静室内,云雨早已结束,一室归于平静,屋子里浓浓的暧昧气息还未完全散去。
魏婴安静的窝在蓝湛的怀里,搭在他腰上的大手轻轻揉捏着魏婴酸软的腰部,蓝湛的怀抱还是这样温暖的让他无比安心。
“蓝湛,你……”
魏婴刚刚开口说了几个字就被蓝湛打断了。
“叫二哥哥!”
魏婴顿时满头黑线,窘迫的要命!
以前的魏婴还小,灵识有些受损,再加上没有恢复上一世的记忆,所以一直叫蓝湛二哥哥也没觉得有什么不好意思。

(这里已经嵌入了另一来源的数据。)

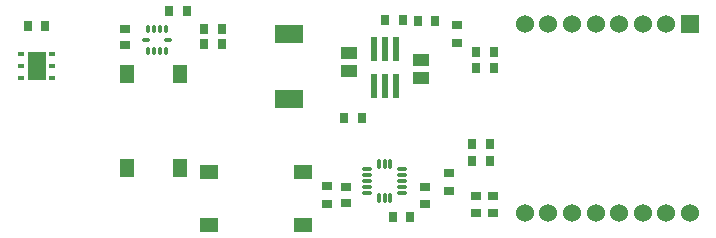
<source format=gtp>
G04 Layer_Color=8421504*
%FSLAX25Y25*%
%MOIN*%
G70*
G01*
G75*
%ADD10R,0.02756X0.03543*%
%ADD11C,0.06000*%
%ADD12O,0.03937X0.01181*%
%ADD13R,0.06000X0.06000*%
%ADD14R,0.05118X0.06102*%
%ADD15R,0.05906X0.09449*%
%ADD16O,0.02362X0.01575*%
%ADD17R,0.03543X0.03150*%
%ADD18R,0.03150X0.03543*%
%ADD19O,0.01181X0.03150*%
%ADD20O,0.03150X0.01181*%
%ADD21R,0.06102X0.05118*%
%ADD22R,0.03543X0.02756*%
%ADD23O,0.01181X0.03937*%
%ADD24R,0.05512X0.04331*%
%ADD25R,0.02362X0.08465*%
%ADD26R,0.09449X0.05906*%
D10*
X247053Y172600D02*
D03*
X241147D02*
D03*
X257953Y172500D02*
D03*
X252047D02*
D03*
X169147Y175700D02*
D03*
X175053D02*
D03*
X277353Y156800D02*
D03*
X271447D02*
D03*
X180947Y164700D02*
D03*
X186853D02*
D03*
X180947Y169800D02*
D03*
X186853D02*
D03*
X277353Y162200D02*
D03*
X271447D02*
D03*
X276153Y125900D02*
D03*
X270247D02*
D03*
X276153Y131300D02*
D03*
X270247D02*
D03*
X227447Y140100D02*
D03*
X233353D02*
D03*
D11*
X334944Y108500D02*
D03*
X342818D02*
D03*
X319196D02*
D03*
X311322D02*
D03*
X303448D02*
D03*
X295574D02*
D03*
X287700D02*
D03*
Y171500D02*
D03*
X295574D02*
D03*
X303448D02*
D03*
X311322D02*
D03*
X319196D02*
D03*
X327070D02*
D03*
X334944D02*
D03*
X327070Y108500D02*
D03*
D12*
X246709Y121069D02*
D03*
X235291Y115163D02*
D03*
Y117131D02*
D03*
Y119100D02*
D03*
Y121069D02*
D03*
Y123037D02*
D03*
X246709D02*
D03*
Y119100D02*
D03*
Y117131D02*
D03*
Y115163D02*
D03*
D13*
X342818Y171500D02*
D03*
D14*
X172858Y154850D02*
D03*
Y123550D02*
D03*
X155142Y154850D02*
D03*
Y123550D02*
D03*
D15*
X125000Y157500D02*
D03*
D16*
X119685Y153563D02*
D03*
Y157500D02*
D03*
Y161437D02*
D03*
X130315D02*
D03*
Y157500D02*
D03*
Y153563D02*
D03*
D17*
X154584Y169916D02*
D03*
Y164404D02*
D03*
X254500Y111544D02*
D03*
Y117056D02*
D03*
X228200Y117156D02*
D03*
Y111644D02*
D03*
X277100Y108544D02*
D03*
Y114056D02*
D03*
X271600Y108544D02*
D03*
Y114056D02*
D03*
D18*
X249456Y107200D02*
D03*
X243944D02*
D03*
X127756Y170600D02*
D03*
X122244D02*
D03*
D19*
X162232Y162420D02*
D03*
X164200D02*
D03*
X166169D02*
D03*
X168137D02*
D03*
Y169900D02*
D03*
X166169D02*
D03*
X164200D02*
D03*
X162232D02*
D03*
D20*
X168924Y166160D02*
D03*
X161444D02*
D03*
D21*
X213750Y104542D02*
D03*
X182450D02*
D03*
X213750Y122258D02*
D03*
X182450D02*
D03*
D22*
X262600Y115747D02*
D03*
Y121653D02*
D03*
X221900Y117453D02*
D03*
Y111547D02*
D03*
X265000Y171153D02*
D03*
Y165247D02*
D03*
D23*
X242969Y113391D02*
D03*
X241000D02*
D03*
X239032D02*
D03*
Y124809D02*
D03*
X241000D02*
D03*
X242969D02*
D03*
D24*
X229000Y155847D02*
D03*
Y161753D02*
D03*
X253300Y153447D02*
D03*
Y159353D02*
D03*
D25*
X237460Y150798D02*
D03*
X241200D02*
D03*
X244940D02*
D03*
Y163002D02*
D03*
X241200D02*
D03*
X237460D02*
D03*
D26*
X209300Y168227D02*
D03*
Y146573D02*
D03*
M02*

</source>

可是现在不一样了,他已经恢复上一世的记忆了,又加上他俩现在已经是这样的关系了,这会还在床上刚做完那种事,现在让他还像以前那样叫蓝湛二哥哥,魏婴还真是有点张不开嘴!
见魏婴红着脸不说话,一副装死的样子,蓝湛轻挑了挑眉毛,本来搭在魏婴腰上的大手缓缓下移,落在了魏婴挺翘的臀部上微微用力揉捏起来!
魏婴顿时变了脸色,惊的差点从蓝湛怀里跳起来:这蓝湛今天是疯了吧!折腾了他一下午还不够,这…这还来?再来自己还有命吗!!!
魏婴连忙拉住了蓝湛作乱的大手,红着脸软着声音告饶道:“二哥哥!好二哥哥了!别闹了!我好累,不要再闹我了好不好!”
蓝湛听到了自己想听的,此刻心情不错,嘴角满意的勾了勾,也就不再吓唬怀里这个乖巧听话的男人了,蓝湛大手缓缓上移,再次轻柔的给魏婴揉起腰来!
魏婴这才算松了口气,脑袋靠着蓝湛宽阔的胸膛,问出了自从他恢复上一世记忆后,一直想要问蓝湛的事情。
“蓝湛,你可知道我为什么会再次重生并回到小时候么?而且,我发现除了你和我,别人好像都不记得我死在乱葬岗之前的事情了!这…这到底是怎么回事啊?”